Pizza… What a beautiful story of integration. Did you know that this flatbread treat was looked down on by Italians before the Americans lifted it up to a category of its own? In the 1700s, it was consumed by the working class or Lazzoni in Naples. It was simple, quick and easy. What more could a working man want?

When Italian migrants started appearing in the U.S. along with their pizzas which tickled the Americans’ fancy, that’s when the Italians caught a whiff of this round treat and the rest, as they say, is history.

What does pizza have anything to do with King Arthur besides being round and reminding me of the roundtable of knights?

Admittedly, the last thing I do when I see a pizza is to take a look at all the individual ingredients. I don’t hold the pizza slice up and honour the unique flavour of everything she’s made of. I don’t savour the earthiness of the mushroom, salty subtle bitterness of olives, tangy juiciness of tomatoes and that unmistakable garlic and basil aroma. I’m sure many people do, but I’m not quite that high up on my mindfulness journey.

There’s much to be said about the individual ingredients, particularly the tomato, garlic, basil and mozzarella cheese. They are the stuff of a classic pizza, the holy grail of the taste buds. But stop and consider that without a crust to embed themselves on, the ingredients might as well be antipasti.

It All Begins With Culture

What makes the crust you may ask?
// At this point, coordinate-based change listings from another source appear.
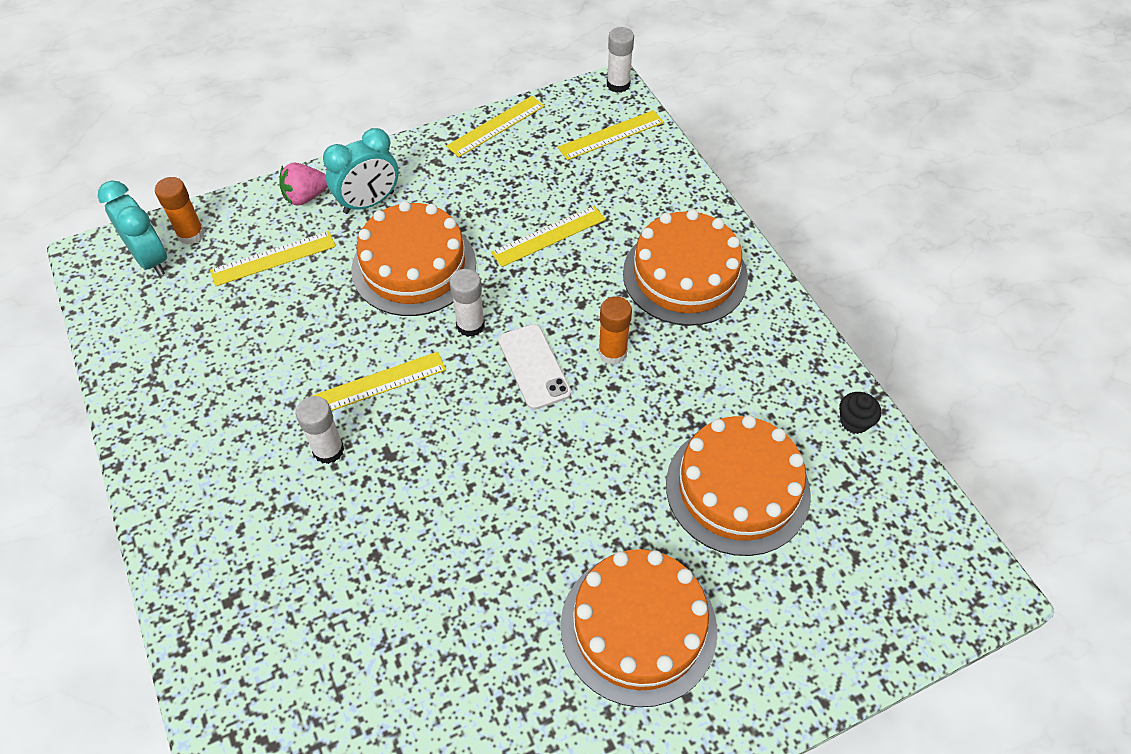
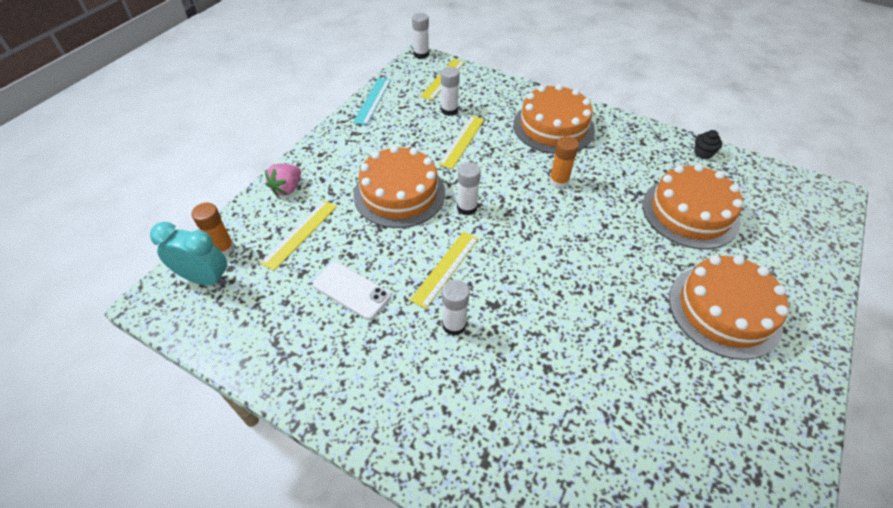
camera: 35 degrees left, 5 degrees down
(369, 202) = (334, 173): turquoise clock -> none
(496, 126) = (372, 100): yellow ruler -> turquoise ruler
(534, 366) = (525, 210): white phone -> white phone (351, 290)
(575, 185) = (449, 110): none -> white glue stick

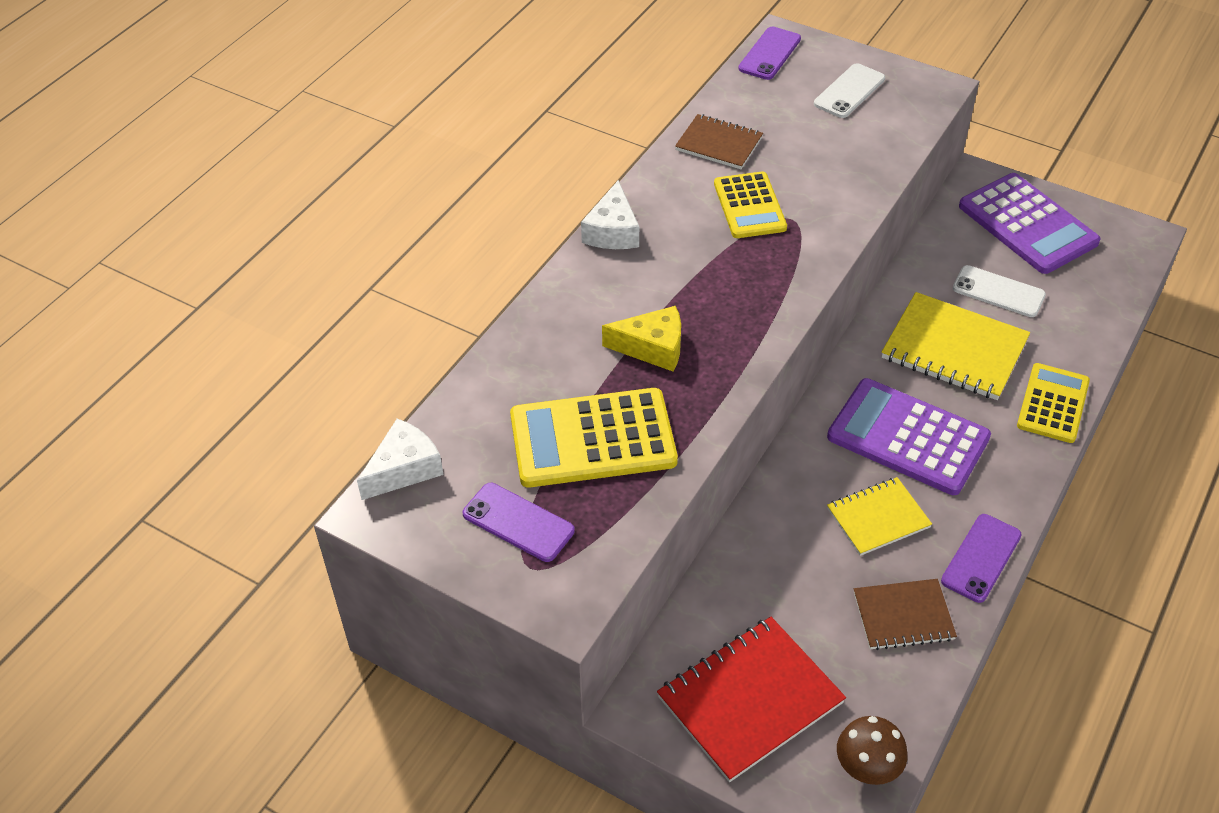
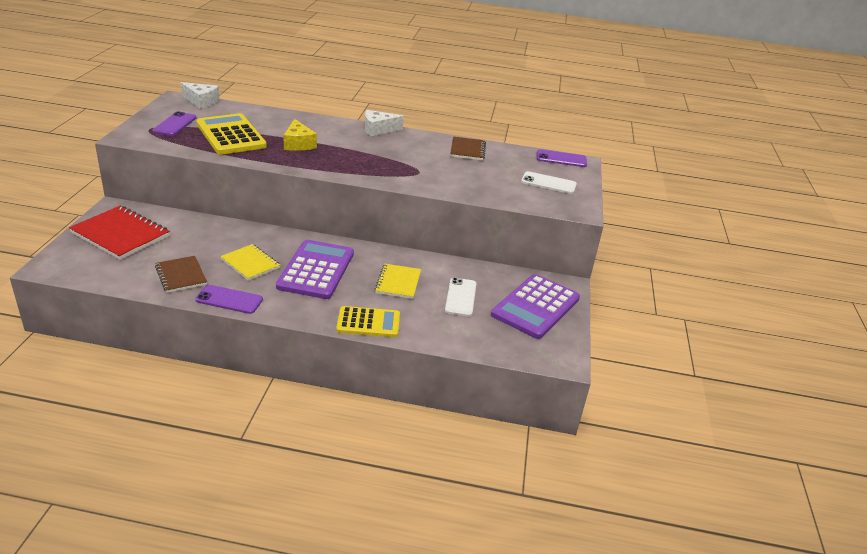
camera: 65 degrees right, 15 degrees down
(749, 206) = (421, 160): yellow calculator -> none
(867, 768) = (78, 270): brown mushroom -> none
(954, 349) = (398, 282): yellow notebook -> yellow notebook, size x0.62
Dough… Sure, but just as money ain’t what keeps people and societies together, I ask you to dig a little deeper and ask what raises the dough.

The answer is…


The yeast culture is a family of one-celled fungi brought together by the common purpose of raising dough to form the crust of your delicious pizza dinner. Of course, you can’t get dough without flour.

Flour brings us to King Arthur.

King Arthur Flour, is a 100% employee-owned company founded in 1790 in Boston by a man named Wood. After seeing a musical telling of the legend of King Arthur, Wood decided that his flour was worthy of the name. Purity, loyalty, honesty, superior strength, and a dedication to a higher purpose were all the values he saw in himself, company and of course, his all-purpose flour.
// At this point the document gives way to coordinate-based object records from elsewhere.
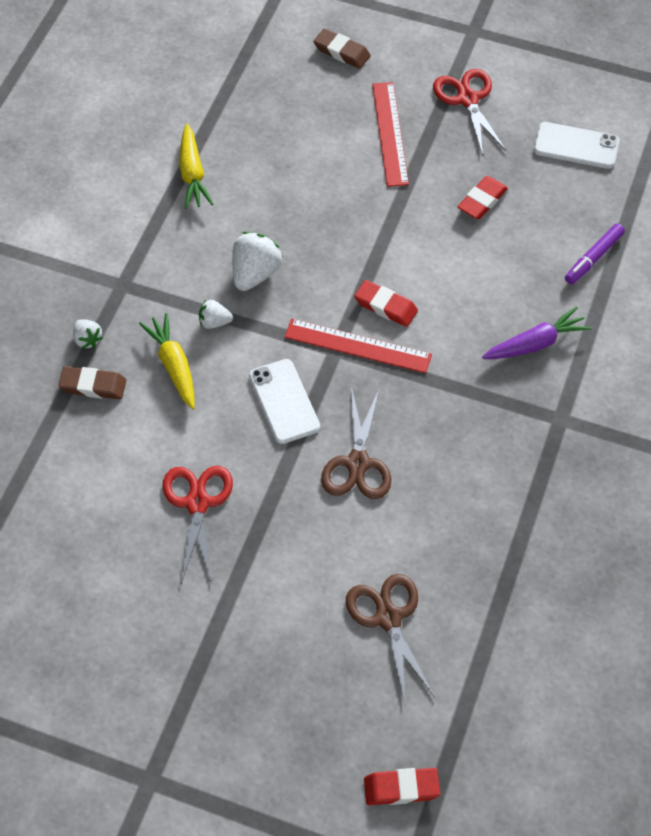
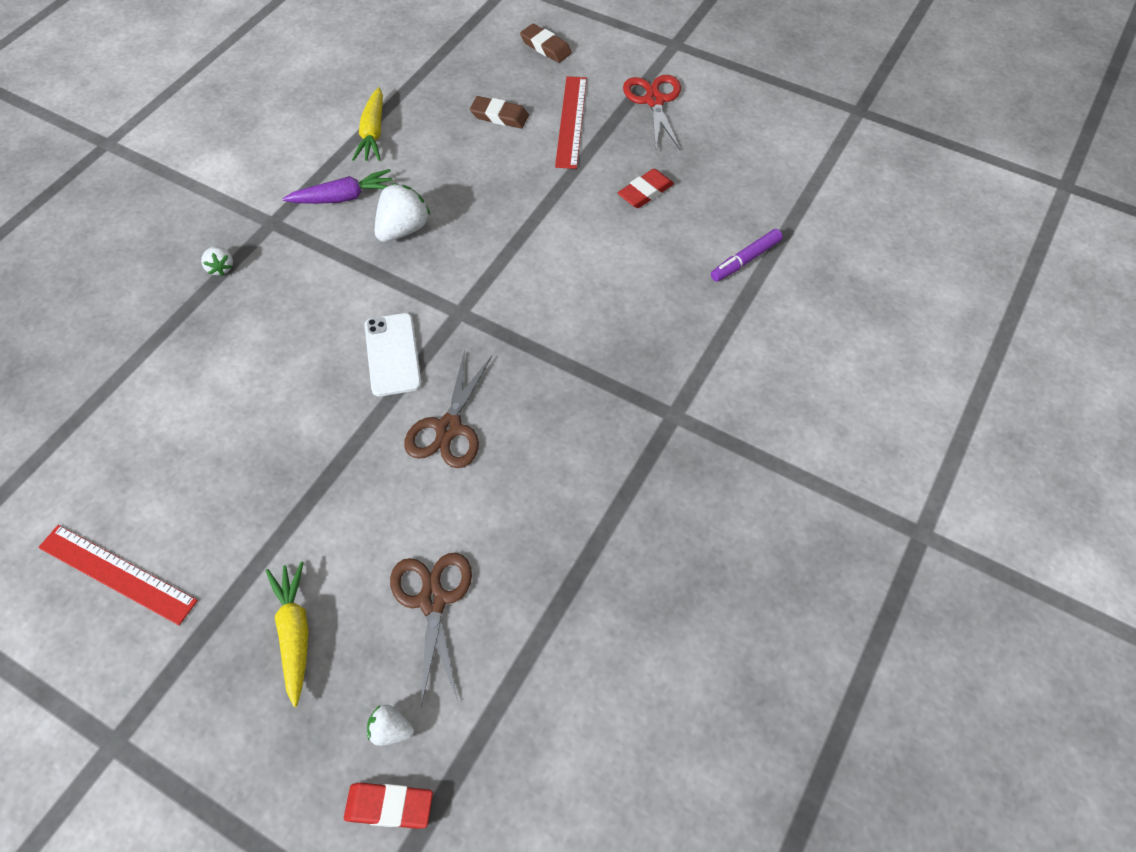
camera: 10 degrees right, 0 degrees up
(93, 386) = (210, 312): brown eraser -> brown eraser (499, 116)
(173, 365) = (295, 304): yellow carrot -> yellow carrot (295, 633)
(197, 503) = (271, 443): red scissors -> none
(214, 322) = (348, 268): white strawberry -> white strawberry (391, 730)
(357, 346) = (483, 311): red ruler -> red ruler (117, 574)
(385, 306) = (522, 277): red eraser -> none
(536, 343) = (666, 334): purple carrot -> purple carrot (343, 197)
(576, 146) = (751, 154): white phone -> none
Allowing Everyone to Bring Themselves to the Table

In our family growing up, the dinner table was not always a place where we talked about ourselves. There, I didn’t get the proper cultural setting to go out onto the world to raise my own dough on my own terms in line with my views. King Arthur Flour wants every one of its employees to take ownership. This is the foundation of the company itself.

Stealing a page from Wood’s book, I consciously want my family to be one where everyone brings all of themselves to the dinner table. Everyone in the family must have ownership of the family dinners starting with the humble pie.

And we must all remember that no matter how old we are or how experienced or wealthy or skillful, that we still have so much to learn from each other.

Family Pizza Nights

My idea is to have a pizza night one day of the week where I work with my partner and children and we all learn how to bake a pizza from scratch. I have just the recipe here to get me started.

I’ll give credit where it’s due and let you know this is an idea that came to me by a crazy employer I once had, whose reason and sanity I’m now beginning to see.

He was big on family pizza nights.

I hope he still is. The family who bakes together stays together – well, that’s the hypothesis.

Over to you…

What are some family traditions you’ve held onto over the years that brings everyone together around the table?